David Recine

Requirements for a K-12 Teacher versus a College Professor

In an earlier post, I mentioned the many different options for teaching children: public schools, private schools, Montessori schools, magnet schools, overseas ESL, and so much more. But there’s a whole other realm of teaching beyond the world of teaching K-12: college and university instruction!

I’ve spent roughly half of my career as a K-12 teacher and half of it in higher education. While these fields can seem very different at a glance, there’s a surprising amount of crossover between K-12 teachers and university instructors. But in most cases, the transition between teaching children and teaching at the university level is not simple. There are very different requirements for these two teacher career paths.


Training requirements

K-12 and higher education teaching jobs have very different degree and training requirements. Teaching at the elementary school, middle school, or high school level nearly always requires a teaching certificate. Whether the certificate is obtained through a traditional university program or through alternative certification, fieldwork is a must-have. You simply can’t have a career in K-12 instruction without including some full-time teaching in your training.

The actual degree requirements for K-12 are pretty basic. K-12 teachers must have a bachelor’s degree. Their four-year degree can be in any subject, although they will need a certain amount of relevant university course credits to teach specialized subject areas such as math, science, history, etc….

To land a job teaching at a college or university, one does not need prior student teaching or fieldwork as an instructor. In fact, many college and university teachers received no teacher-training whatsoever prior to their first professorship.

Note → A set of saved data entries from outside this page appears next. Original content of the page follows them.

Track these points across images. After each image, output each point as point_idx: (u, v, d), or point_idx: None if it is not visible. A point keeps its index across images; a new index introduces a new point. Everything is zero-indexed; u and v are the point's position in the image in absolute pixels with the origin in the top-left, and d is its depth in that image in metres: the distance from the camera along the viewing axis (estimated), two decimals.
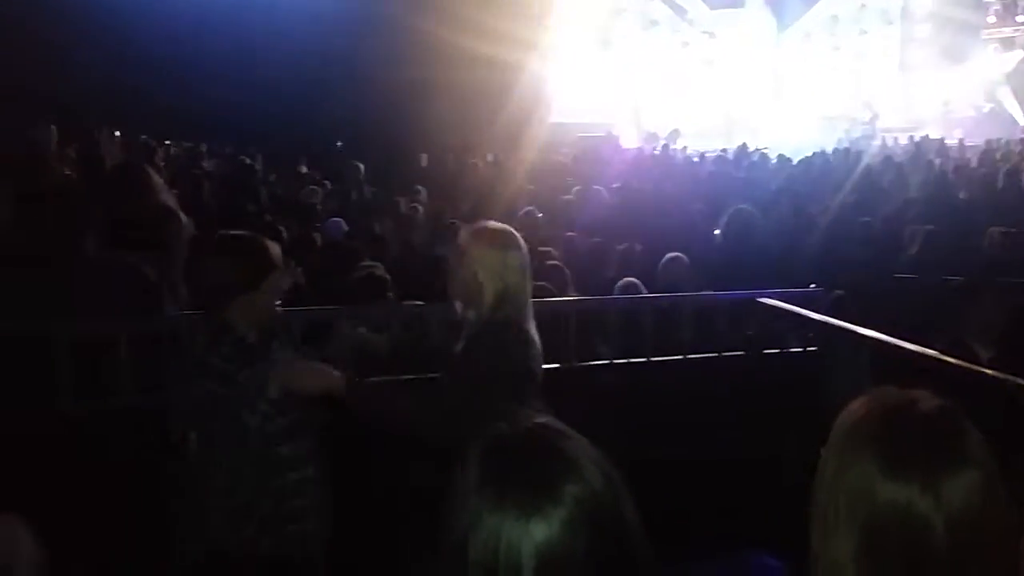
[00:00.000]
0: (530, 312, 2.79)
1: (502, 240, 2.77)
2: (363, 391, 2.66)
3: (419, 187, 10.00)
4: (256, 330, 2.76)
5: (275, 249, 2.79)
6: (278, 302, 2.80)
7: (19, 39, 15.43)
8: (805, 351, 4.49)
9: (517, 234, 2.83)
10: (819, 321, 4.30)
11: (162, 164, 11.56)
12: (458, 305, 2.83)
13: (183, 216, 4.24)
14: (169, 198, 4.29)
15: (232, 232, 2.85)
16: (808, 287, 4.99)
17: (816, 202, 9.31)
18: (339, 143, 14.30)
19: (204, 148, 12.94)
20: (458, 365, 2.75)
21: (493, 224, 2.85)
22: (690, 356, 4.51)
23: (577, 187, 10.10)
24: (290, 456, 2.74)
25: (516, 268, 2.75)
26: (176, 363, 2.81)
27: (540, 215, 8.29)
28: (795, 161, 13.68)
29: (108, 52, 15.58)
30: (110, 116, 13.45)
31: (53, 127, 12.83)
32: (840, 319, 4.22)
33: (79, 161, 10.85)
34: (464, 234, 2.85)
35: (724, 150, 15.85)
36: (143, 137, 12.52)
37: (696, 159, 14.61)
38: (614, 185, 10.57)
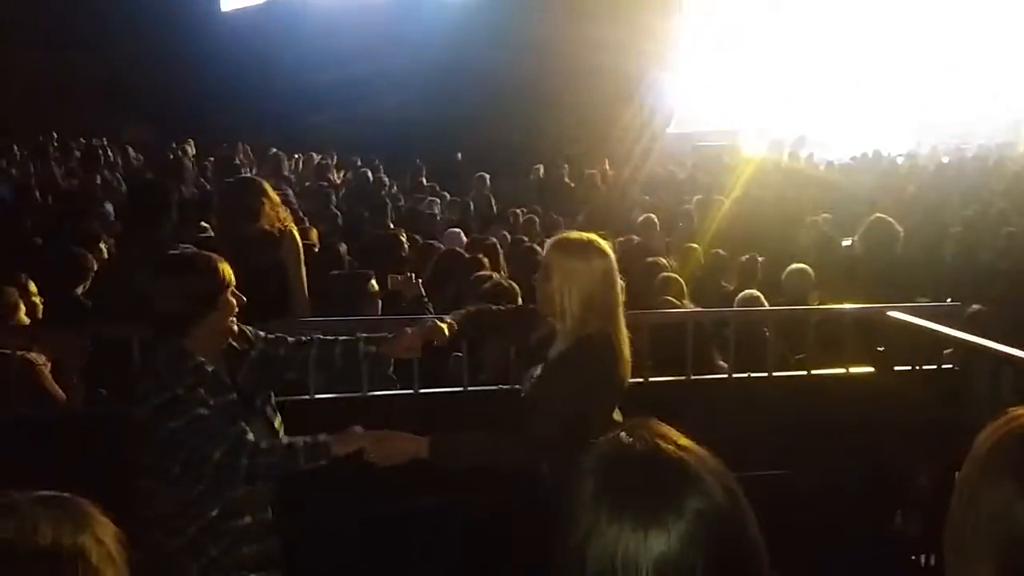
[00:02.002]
0: (621, 321, 2.73)
1: (583, 249, 2.71)
2: (447, 447, 2.55)
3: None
4: (213, 355, 2.58)
5: (224, 266, 2.58)
6: (232, 320, 2.61)
7: (160, 62, 16.41)
8: (940, 369, 4.27)
9: (602, 242, 2.76)
10: (955, 338, 4.08)
11: (292, 176, 12.06)
12: (547, 319, 2.77)
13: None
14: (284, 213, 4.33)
15: (177, 253, 2.72)
16: (944, 301, 4.75)
17: (952, 211, 8.89)
18: (459, 155, 14.55)
19: (332, 161, 13.40)
20: (546, 381, 2.68)
21: (575, 234, 2.80)
22: (814, 372, 4.37)
23: (697, 197, 9.96)
24: (245, 498, 2.53)
25: (600, 277, 2.68)
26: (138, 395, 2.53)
27: (658, 224, 8.23)
28: (931, 168, 13.10)
29: (241, 72, 16.39)
30: (242, 131, 14.14)
31: (191, 140, 13.61)
32: (979, 336, 4.00)
33: (215, 172, 11.44)
34: (547, 245, 2.81)
35: (853, 157, 15.32)
36: (273, 150, 13.07)
37: (823, 166, 14.17)
38: (735, 194, 10.38)
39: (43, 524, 0.95)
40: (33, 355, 3.92)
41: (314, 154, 13.60)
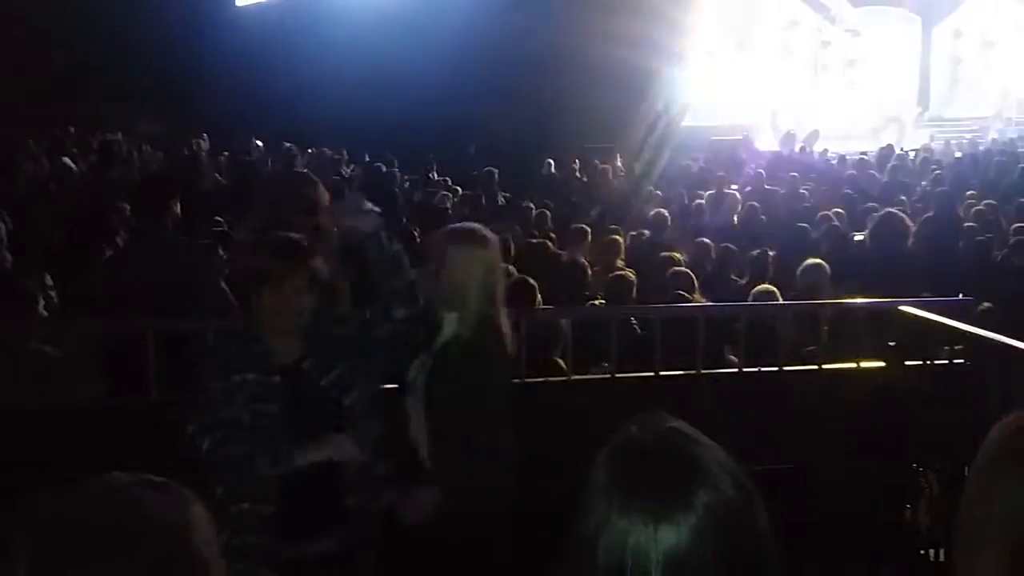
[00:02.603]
0: (503, 307, 2.83)
1: (469, 239, 2.80)
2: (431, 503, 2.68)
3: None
4: (284, 342, 2.60)
5: (314, 259, 2.62)
6: (302, 313, 2.58)
7: (175, 56, 16.48)
8: (951, 364, 4.26)
9: (486, 232, 2.84)
10: (968, 333, 4.07)
11: (304, 170, 12.08)
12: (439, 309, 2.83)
13: None
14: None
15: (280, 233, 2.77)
16: (956, 296, 4.73)
17: (966, 206, 8.83)
18: (472, 149, 14.55)
19: (344, 155, 13.42)
20: (469, 374, 2.73)
21: (464, 225, 2.91)
22: (826, 366, 4.36)
23: (710, 191, 9.94)
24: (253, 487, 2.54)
25: (490, 265, 2.80)
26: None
27: (669, 219, 8.21)
28: (943, 163, 13.01)
29: (254, 66, 16.43)
30: (256, 125, 14.18)
31: (205, 135, 13.67)
32: (992, 331, 3.99)
33: (229, 167, 11.48)
34: (436, 237, 2.89)
35: (865, 152, 15.24)
36: (287, 145, 13.10)
37: (835, 161, 14.10)
38: (747, 189, 10.35)
39: (151, 501, 1.00)
40: (49, 348, 3.95)
41: (327, 149, 13.62)
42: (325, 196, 3.85)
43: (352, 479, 2.59)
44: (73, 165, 10.92)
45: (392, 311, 2.65)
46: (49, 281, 4.58)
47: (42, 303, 4.14)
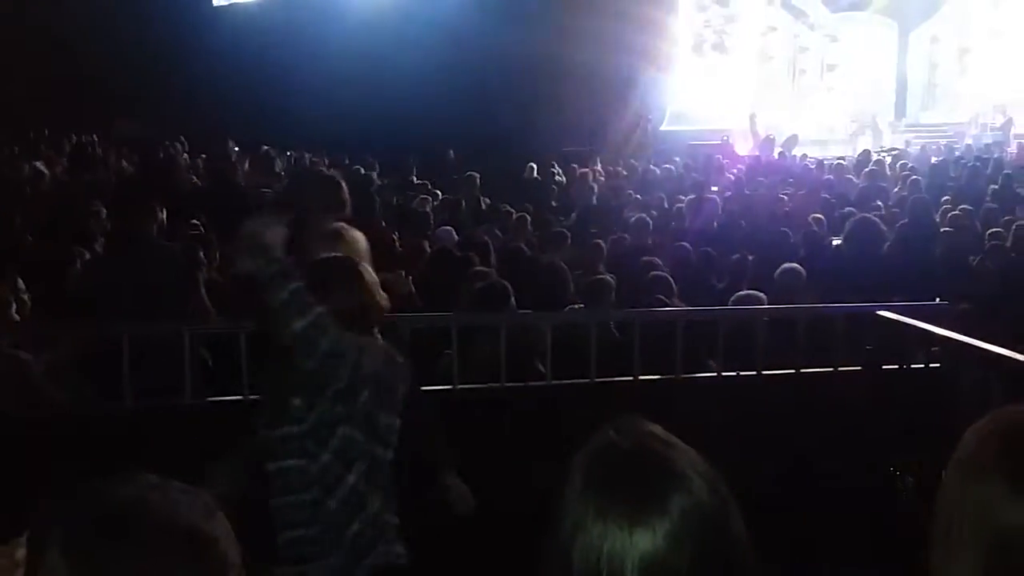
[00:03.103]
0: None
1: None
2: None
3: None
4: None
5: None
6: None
7: (151, 57, 16.36)
8: (928, 368, 4.29)
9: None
10: (944, 337, 4.10)
11: (282, 173, 12.02)
12: None
13: None
14: None
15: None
16: (932, 300, 4.77)
17: (942, 211, 8.92)
18: (451, 153, 14.54)
19: (325, 159, 13.37)
20: None
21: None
22: (804, 370, 4.38)
23: (690, 195, 9.98)
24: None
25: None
26: None
27: (650, 223, 8.23)
28: (919, 168, 13.13)
29: (232, 67, 16.35)
30: (233, 128, 14.10)
31: (183, 137, 13.57)
32: (967, 335, 4.02)
33: (207, 170, 11.40)
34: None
35: (843, 157, 15.35)
36: (264, 148, 13.03)
37: (813, 166, 14.20)
38: (727, 193, 10.41)
39: (184, 506, 1.02)
40: (23, 353, 3.90)
41: (305, 152, 13.57)
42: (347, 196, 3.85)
43: None
44: (45, 169, 10.81)
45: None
46: (22, 285, 4.51)
47: (14, 307, 4.08)
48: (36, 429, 3.58)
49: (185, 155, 12.66)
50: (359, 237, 2.94)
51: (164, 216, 4.39)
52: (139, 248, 4.31)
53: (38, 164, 10.77)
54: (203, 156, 12.60)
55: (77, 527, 0.98)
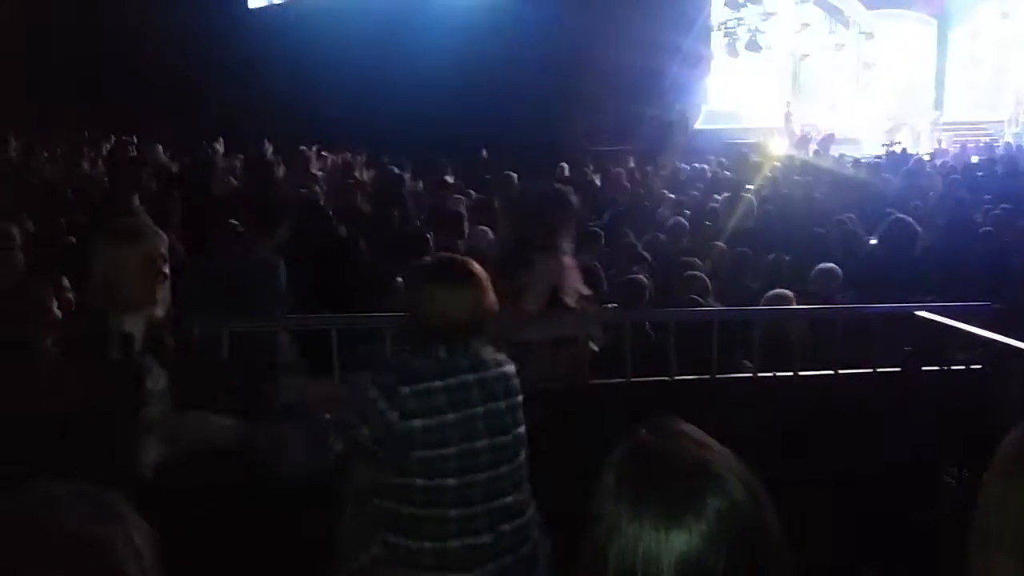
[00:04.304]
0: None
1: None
2: None
3: None
4: None
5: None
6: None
7: (188, 58, 16.56)
8: (968, 369, 4.23)
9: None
10: (984, 338, 4.04)
11: (319, 172, 12.13)
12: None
13: None
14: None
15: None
16: (973, 301, 4.70)
17: (981, 210, 8.77)
18: (484, 152, 14.56)
19: (360, 158, 13.45)
20: None
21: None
22: (841, 371, 4.34)
23: (725, 194, 9.90)
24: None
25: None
26: None
27: (687, 225, 8.19)
28: (957, 167, 12.93)
29: (268, 69, 16.50)
30: (268, 128, 14.23)
31: (221, 138, 13.73)
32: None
33: (244, 170, 11.52)
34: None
35: (879, 156, 15.15)
36: (301, 147, 13.14)
37: (850, 165, 14.04)
38: (763, 192, 10.31)
39: (74, 513, 0.98)
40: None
41: (341, 152, 13.66)
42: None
43: None
44: (88, 168, 11.01)
45: None
46: (67, 283, 4.60)
47: (56, 306, 4.16)
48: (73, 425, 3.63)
49: (221, 155, 12.81)
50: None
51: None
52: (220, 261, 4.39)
53: (83, 164, 10.97)
54: (240, 157, 12.74)
55: None
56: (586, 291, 4.01)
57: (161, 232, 2.80)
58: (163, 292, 2.75)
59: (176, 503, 2.30)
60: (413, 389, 2.38)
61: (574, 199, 4.14)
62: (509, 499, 2.49)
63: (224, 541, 2.54)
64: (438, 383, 2.41)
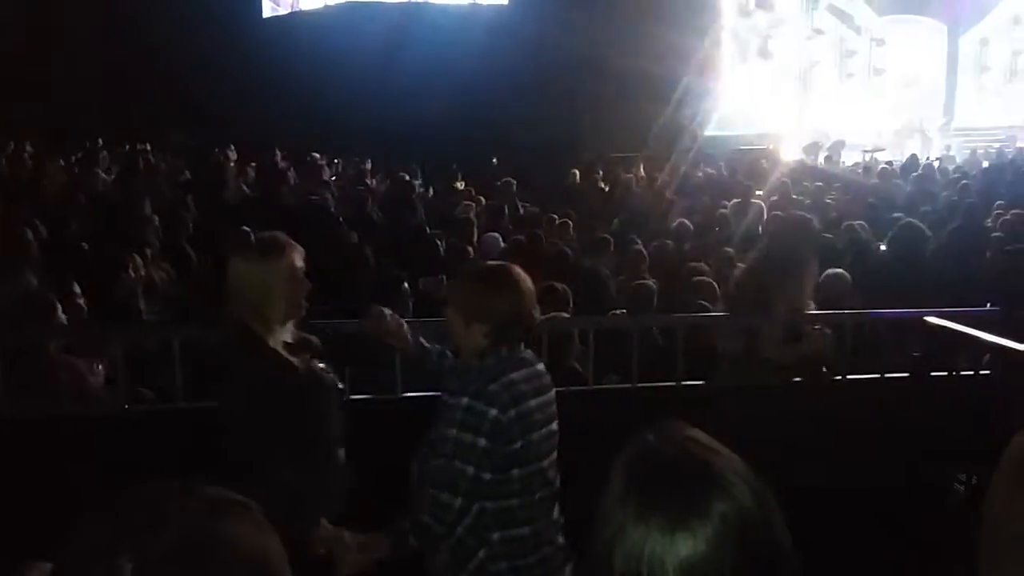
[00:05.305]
0: None
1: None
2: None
3: None
4: None
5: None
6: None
7: (202, 67, 16.65)
8: (977, 375, 4.21)
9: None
10: (993, 344, 4.03)
11: (333, 180, 12.18)
12: None
13: None
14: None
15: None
16: (983, 306, 4.69)
17: (992, 215, 8.74)
18: (494, 159, 14.59)
19: (369, 166, 13.50)
20: None
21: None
22: (850, 377, 4.33)
23: (735, 200, 9.90)
24: None
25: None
26: None
27: (692, 228, 8.19)
28: (969, 173, 12.88)
29: (280, 77, 16.58)
30: (281, 136, 14.31)
31: (233, 146, 13.81)
32: (1018, 342, 3.95)
33: (258, 177, 11.59)
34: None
35: (890, 162, 15.12)
36: (313, 154, 13.20)
37: (860, 171, 14.00)
38: (772, 198, 10.31)
39: (240, 527, 0.95)
40: (77, 359, 4.00)
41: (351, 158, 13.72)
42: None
43: None
44: (103, 175, 11.08)
45: None
46: (77, 289, 4.64)
47: (60, 310, 4.18)
48: (86, 429, 3.67)
49: (234, 163, 12.88)
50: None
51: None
52: None
53: (99, 171, 11.04)
54: (252, 164, 12.81)
55: (144, 556, 0.88)
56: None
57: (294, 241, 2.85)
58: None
59: None
60: (500, 383, 2.50)
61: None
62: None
63: None
64: (515, 375, 2.54)
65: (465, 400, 2.48)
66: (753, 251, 4.72)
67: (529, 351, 2.69)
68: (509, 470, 2.51)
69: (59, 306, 4.18)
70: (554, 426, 2.62)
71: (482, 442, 2.46)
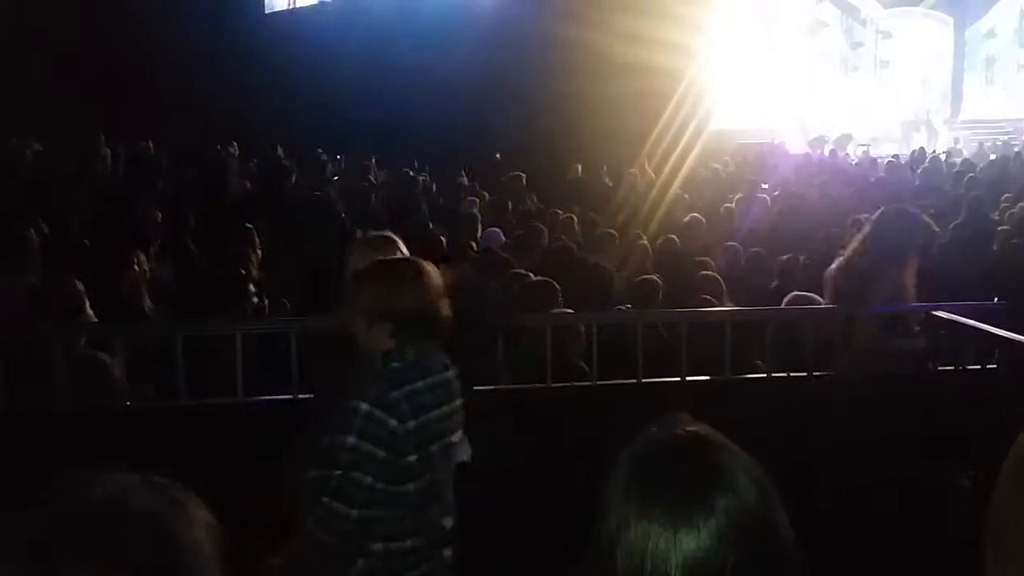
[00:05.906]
0: None
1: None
2: None
3: None
4: None
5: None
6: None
7: (204, 63, 16.66)
8: (984, 368, 4.19)
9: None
10: (1002, 337, 4.00)
11: (335, 178, 12.18)
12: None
13: None
14: None
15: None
16: (990, 300, 4.66)
17: (999, 209, 8.71)
18: (497, 155, 14.57)
19: (373, 161, 13.49)
20: None
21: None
22: (856, 371, 4.30)
23: (739, 195, 9.87)
24: None
25: None
26: None
27: (704, 222, 8.17)
28: (976, 166, 12.82)
29: (283, 73, 16.57)
30: (284, 132, 14.30)
31: (235, 142, 13.81)
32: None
33: (259, 175, 11.59)
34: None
35: (896, 156, 15.07)
36: (317, 150, 13.19)
37: (867, 164, 13.95)
38: (776, 192, 10.28)
39: (139, 495, 1.00)
40: (100, 354, 4.00)
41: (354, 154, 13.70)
42: None
43: None
44: (104, 172, 11.08)
45: None
46: (80, 287, 4.63)
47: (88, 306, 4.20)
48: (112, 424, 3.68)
49: (236, 159, 12.87)
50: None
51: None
52: None
53: (100, 167, 11.04)
54: (254, 161, 12.81)
55: (39, 537, 0.95)
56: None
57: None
58: None
59: None
60: (403, 391, 2.39)
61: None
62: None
63: None
64: (420, 383, 2.44)
65: (365, 406, 2.34)
66: (854, 242, 4.70)
67: (441, 356, 2.56)
68: (404, 483, 2.39)
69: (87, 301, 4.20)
70: (455, 437, 2.52)
71: (381, 453, 2.33)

This is because colleges and universities look for subject area expertise above all else—they want to see just how much training and scholarship a professor has devoted to the subject they’ll teach.

Because of this, advanced highly specialized degrees are essential to landing professorial work. In nearly all cases, professors are expected to have at least a master’s degree in the subject they’ll teach. Very often, a subject-specific PhD is required, although professors who are nearing completion of their PhD are also sometimes eligible for hire.

Expectations after hire

Of course, the need to meet certain expectations doesn’t end once you get a job. K-12 teachers and college professors also need to meet different requirements after they’re hired.

K-12 teachers have longer teaching hours than university professors. Teachers in public, parochial, and private schools can generally expect to teach at least 25 classroom hours per week, and they often teach more—as many as 35 or even 40. In addition to the classroom hours, K-12 teachers need to spend extra time meeting with students individually, communicating with parents, and filling out paperwork related to lesson plans and student performance.

In comparison, a college professor’s duties may appear easier. Professors are usually assigned somewhere between 10 and 20 classroom teaching hours per week. Sometimes professors also must keep around five office hours per week, times when they’re available in their office to meet with students.

But this relatively light workload is offset by heavy research and professional development requirements. Full-time professors are often required to do extensive research and successfully get that research published in academic journals in order to keep their jobs. This sort of research can be labor-intensive and time-consuming. Professors are usually also expected to attend and actively participate in academic conferences, giving presentations in their subject areas. Getting to these conferences requires national and sometimes international travel. Moreover, colleges and universities don’t always reimburse instructors for their travel expenses. Not only that but professors are also required to participate much more actively in school administration, attending steering committees and other campus management meetings on a weekly basis.


The takeaway

A career in education is a rewarding one, but it takes hard work to get and maintain a teaching job at the primary, secondary, college, or university level. If you are not sure whether you want to teach in K-12 or higher education, weigh your decision carefully based on the very different requirements for each job. And if you want to transition from one of those fields to the other, be prepared to go back to school for extra training or an additional degree.